La bienveillance à l’égard des femmes musulmanes voilées, qui amène à penser à leur place et à décider de ce qui est bon pour elles produit l’effet inverse de celui escompté : en les excluant du marché du travail, on les enferme chez elles. Or, le travail reste aujourd’hui une source importante d’identité sociale et un vecteur fondamental de cohésion sociale et d’épanouissement personnel.

Comme tout citoyen européen, les femmes musulmanes devraient pouvoir bénéficier de la protection que confèrent les textes légaux européens et le cadre juridique international.
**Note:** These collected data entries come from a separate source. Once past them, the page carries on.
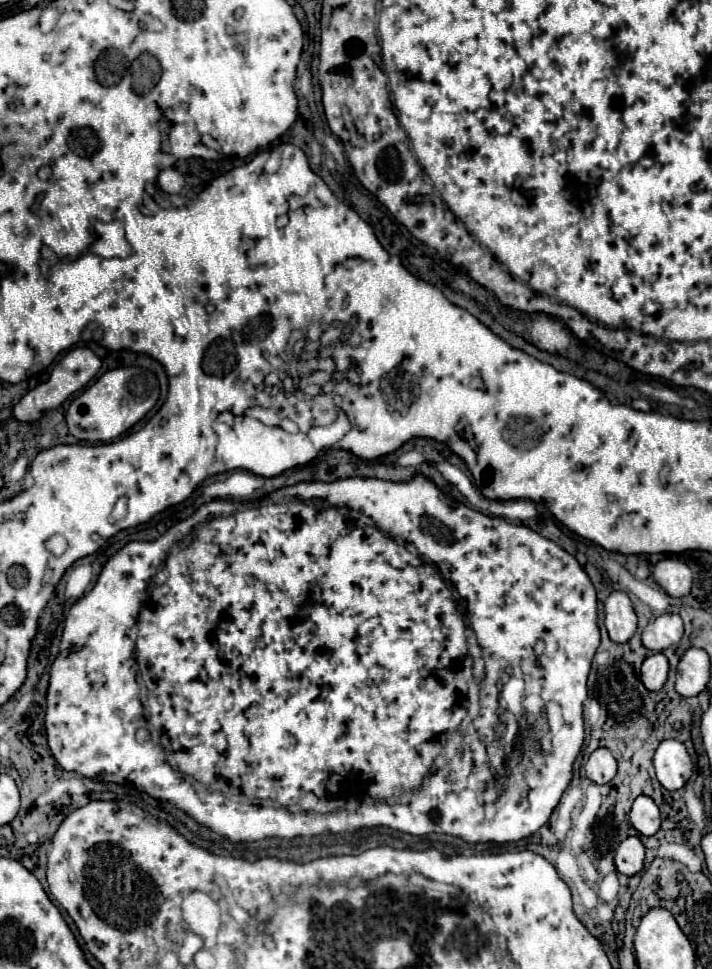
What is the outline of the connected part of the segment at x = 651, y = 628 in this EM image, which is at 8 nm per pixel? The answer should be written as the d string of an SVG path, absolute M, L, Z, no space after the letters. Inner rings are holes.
M662 614L644 628L642 644L652 652L662 652L678 644L682 634L684 634L682 618L678 614Z

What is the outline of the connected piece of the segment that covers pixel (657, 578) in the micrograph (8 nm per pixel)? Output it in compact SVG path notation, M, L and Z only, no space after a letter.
M676 558L660 560L652 570L652 578L666 594L674 598L682 598L690 594L692 570L682 560L676 560Z

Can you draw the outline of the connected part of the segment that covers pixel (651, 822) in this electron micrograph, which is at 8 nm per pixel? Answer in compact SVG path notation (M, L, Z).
M638 796L630 810L630 822L640 834L654 836L660 830L660 810L654 800L648 796Z

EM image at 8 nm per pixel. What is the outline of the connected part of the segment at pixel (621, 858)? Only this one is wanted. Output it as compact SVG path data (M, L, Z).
M638 836L626 838L614 852L614 866L624 876L634 876L644 868L644 844Z

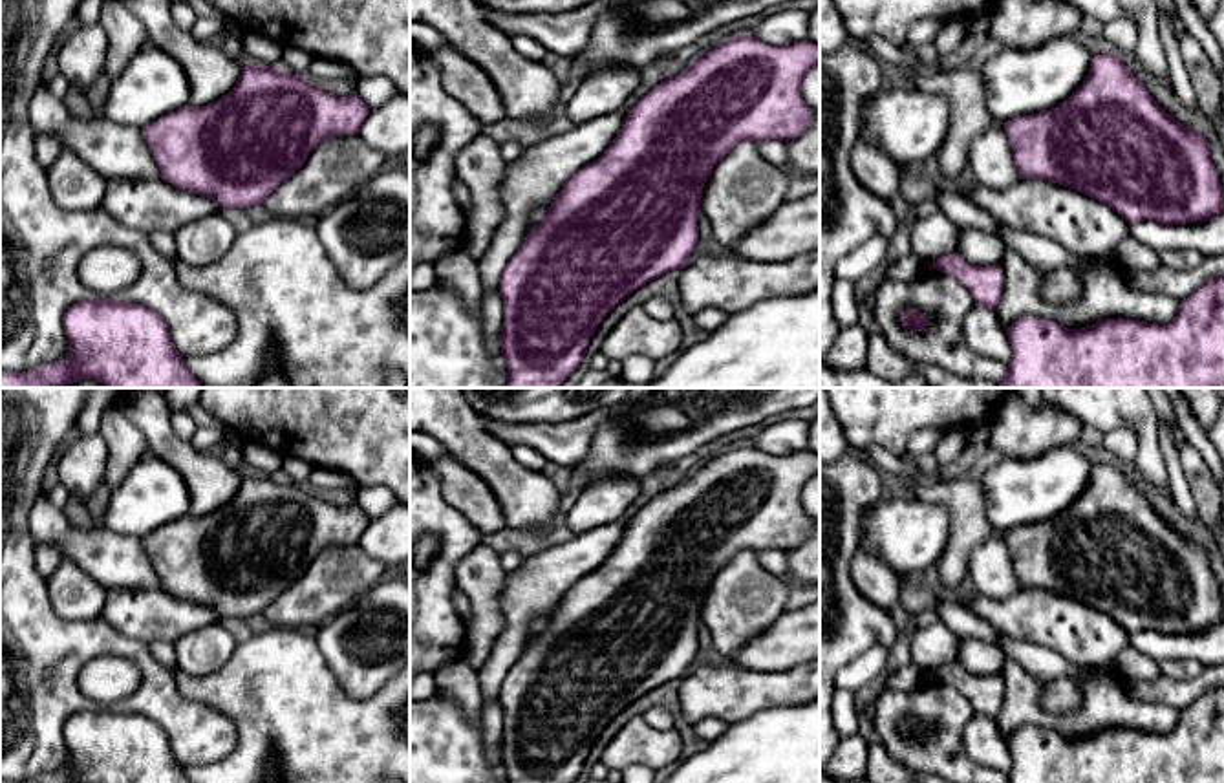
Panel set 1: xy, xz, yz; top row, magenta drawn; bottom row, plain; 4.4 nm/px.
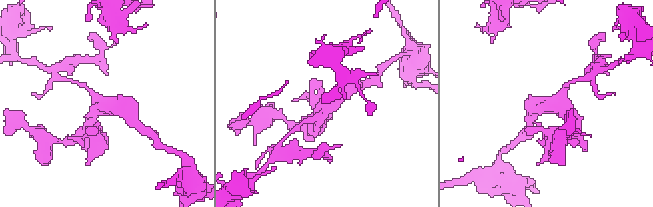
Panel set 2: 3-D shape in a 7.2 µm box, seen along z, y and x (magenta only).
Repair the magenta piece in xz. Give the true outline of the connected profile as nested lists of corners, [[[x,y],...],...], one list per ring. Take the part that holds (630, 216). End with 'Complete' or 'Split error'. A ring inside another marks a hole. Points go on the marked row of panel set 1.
[[[743,33],[699,55],[686,70],[664,79],[628,108],[620,134],[609,148],[565,181],[549,214],[531,227],[499,278],[499,346],[509,371],[505,388],[560,388],[585,360],[589,340],[609,311],[648,282],[686,265],[699,241],[701,198],[712,168],[739,141],[787,143],[803,134],[812,110],[803,101],[801,82],[816,66],[818,44],[800,40],[772,46]]]. Complete

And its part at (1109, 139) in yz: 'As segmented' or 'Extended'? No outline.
As segmented

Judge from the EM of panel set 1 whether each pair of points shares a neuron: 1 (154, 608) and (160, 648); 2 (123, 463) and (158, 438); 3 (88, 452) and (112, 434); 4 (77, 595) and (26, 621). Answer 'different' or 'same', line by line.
1: different
2: different
3: different
4: different

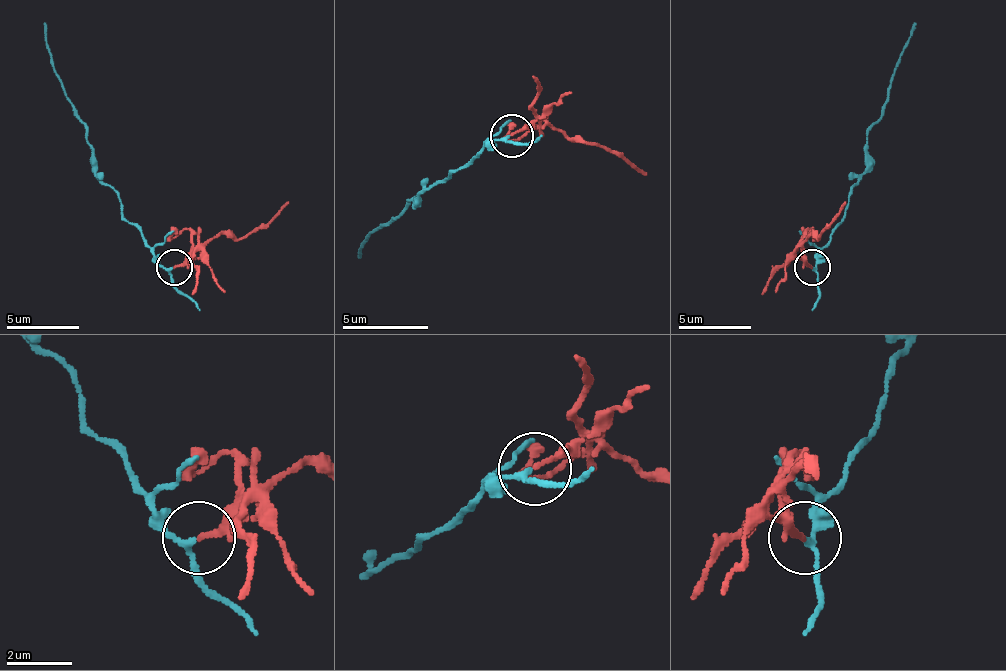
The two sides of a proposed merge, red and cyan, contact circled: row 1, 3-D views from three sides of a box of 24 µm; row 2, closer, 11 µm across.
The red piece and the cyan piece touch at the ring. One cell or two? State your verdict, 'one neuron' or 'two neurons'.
two neurons

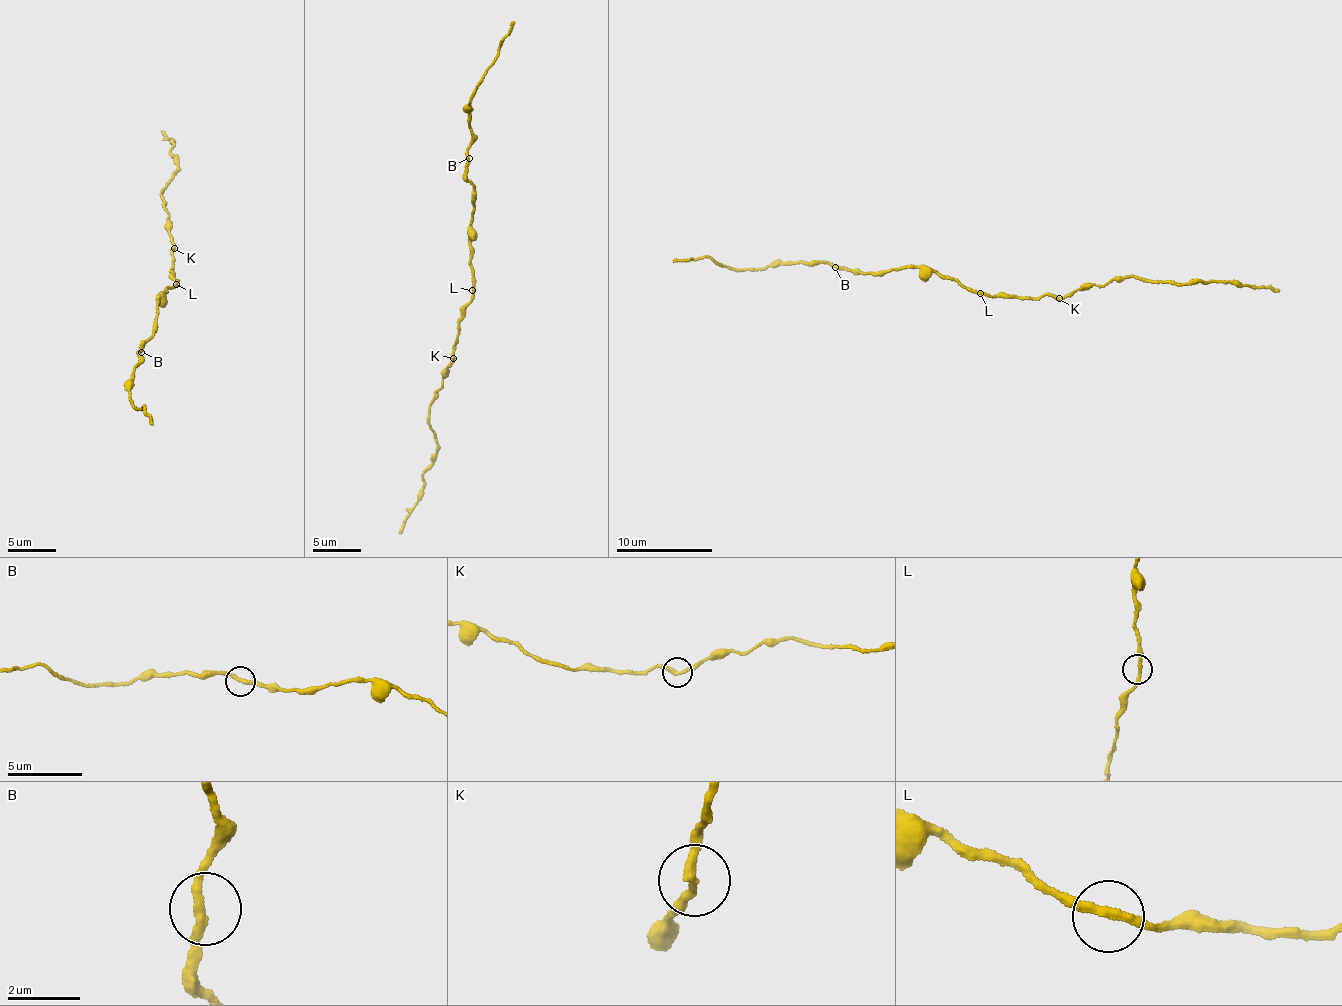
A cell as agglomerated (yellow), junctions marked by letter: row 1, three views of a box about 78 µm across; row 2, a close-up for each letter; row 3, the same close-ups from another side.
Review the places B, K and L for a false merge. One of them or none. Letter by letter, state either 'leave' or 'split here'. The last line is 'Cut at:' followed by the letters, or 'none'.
B: leave
K: leave
L: leave
Cut at: none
En effet, malgré l’existence de lois et de directives punissant la discrimination fondée sur l’appartenance religieuse et les convictions, bon nombre d’employeurs se réfèrent eux-mêmes aux textes de loi et, notamment, à la possibilité d’exercer une différence de traitement en raison d’une « exigence professionnelle essentielle et déterminante » proportionnée au but visé pour justifier leur refus d’embaucher des personnes rendant visible leur appartenance religieuse.

Or, raisonnablement, l’exclusion pure et simple du marché du travail de ces personnes pour des motifs tels que le respect de la clientèle, la protection de l’image de marque de la société ou encore le respect du principe de neutralité ne pourrait être, dans la majorité des cas, considérée comme proportionnelle au but visé. Plusieurs plaintes portées devant les tribunaux se sont soldées par un jugement favorable aux employeurs, les cours de justice nationales estimant que ces décisions étaient fondées.

C’est pourquoi l’EFOMW demande à la Commission européenne de suivre de plus près la transposition de la directive 2000/78/CE en droit national, et plus particulièrement son interprétation qui ne devrait pas trahir l’objectif et l’esprit qui l’ont initié. Cette directive offre aujourd’hui une dérogation aux employeurs leur permettant d’exercer une différence de traitement lorsqu’il s’agit de personnes portant un insigne religieux. La notion d’exigence professionnelle essentielle et déterminante devrait être clarifiée afin de faire l’objet d’une interprétation plus restrictive.

De plus, l’EFOMW appelle la Commission Européenne à adopter une approche globale dans sa politique de lutte contre les discriminations et un cadre juridique plus performant permettant de lutter contre toute forme de discrimination dans tous les domaines.

Enfin, au regard de la situation d’exclusion que vit une majorité de femmes musulmanes portant le foulard et de la discrimination multiple qu’elles subissent, l’EFOMW appelle de ses vœux à une prise en charge réelle de cette problématique en la plaçant comme question prioritaire dans les politiques d’intégration et de lutte contre les discriminations. L’exclusion sociale telle que vécue par ces milliers de femmes menace la paix sociale et le bon vivre ensemble.


* Noura Jaballah est présidente du Forum Européen des Femmes Musulmanes (EFOMW).